[Opening Information supplied section]
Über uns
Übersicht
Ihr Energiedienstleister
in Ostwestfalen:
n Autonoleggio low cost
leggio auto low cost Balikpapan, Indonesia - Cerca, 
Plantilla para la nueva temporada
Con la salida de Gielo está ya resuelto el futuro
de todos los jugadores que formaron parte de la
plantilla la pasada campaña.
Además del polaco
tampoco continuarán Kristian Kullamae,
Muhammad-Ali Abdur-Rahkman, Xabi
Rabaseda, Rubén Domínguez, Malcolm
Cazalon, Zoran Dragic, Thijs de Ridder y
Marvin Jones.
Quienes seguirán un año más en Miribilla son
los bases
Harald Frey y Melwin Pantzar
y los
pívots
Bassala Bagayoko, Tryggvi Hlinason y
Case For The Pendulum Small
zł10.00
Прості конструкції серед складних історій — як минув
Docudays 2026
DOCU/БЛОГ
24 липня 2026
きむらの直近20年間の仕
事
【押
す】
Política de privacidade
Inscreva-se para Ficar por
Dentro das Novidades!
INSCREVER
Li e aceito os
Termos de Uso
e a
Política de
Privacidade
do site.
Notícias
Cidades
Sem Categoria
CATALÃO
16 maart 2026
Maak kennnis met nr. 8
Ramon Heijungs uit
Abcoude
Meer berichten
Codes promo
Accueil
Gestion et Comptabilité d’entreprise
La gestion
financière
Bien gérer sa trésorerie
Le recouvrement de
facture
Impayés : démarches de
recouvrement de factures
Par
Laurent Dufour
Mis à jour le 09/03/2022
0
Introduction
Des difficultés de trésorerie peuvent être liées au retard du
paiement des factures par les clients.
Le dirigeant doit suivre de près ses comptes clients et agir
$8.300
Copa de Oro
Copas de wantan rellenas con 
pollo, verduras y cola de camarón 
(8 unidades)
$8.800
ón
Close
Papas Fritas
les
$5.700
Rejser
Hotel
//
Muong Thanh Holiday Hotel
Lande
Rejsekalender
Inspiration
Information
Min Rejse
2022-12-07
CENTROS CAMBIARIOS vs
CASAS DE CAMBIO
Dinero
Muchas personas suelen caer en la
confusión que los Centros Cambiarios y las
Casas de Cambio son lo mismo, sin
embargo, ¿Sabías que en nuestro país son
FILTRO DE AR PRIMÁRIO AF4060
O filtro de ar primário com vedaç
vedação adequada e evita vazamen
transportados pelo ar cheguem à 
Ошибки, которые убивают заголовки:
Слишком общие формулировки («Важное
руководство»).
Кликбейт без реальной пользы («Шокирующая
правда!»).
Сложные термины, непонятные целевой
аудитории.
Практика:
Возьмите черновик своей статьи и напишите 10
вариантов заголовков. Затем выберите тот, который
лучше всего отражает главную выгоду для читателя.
[Closing Information supplied section]
The problem
All lines from the one containing "Muchas personas suelen caer en la" to the last line above should be reproduced exactly, and no other lines should be given.

Completed exercise
Muchas personas suelen caer en la
confusión que los Centros Cambiarios y las
Casas de Cambio son lo mismo, sin
embargo, ¿Sabías que en nuestro país son
FILTRO DE AR PRIMÁRIO AF4060
O filtro de ar primário com vedaç
vedação adequada e evita vazamen
transportados pelo ar cheguem à 
Ошибки, которые убивают заголовки:
Слишком общие формулировки («Важное
руководство»).
Кликбейт без реальной пользы («Шокирующая
правда!»).
Сложные термины, непонятные целевой
аудитории.
Практика:
Возьмите черновик своей статьи и напишите 10
вариантов заголовков. Затем выберите тот, который
лучше всего отражает главную выгоду для читателя.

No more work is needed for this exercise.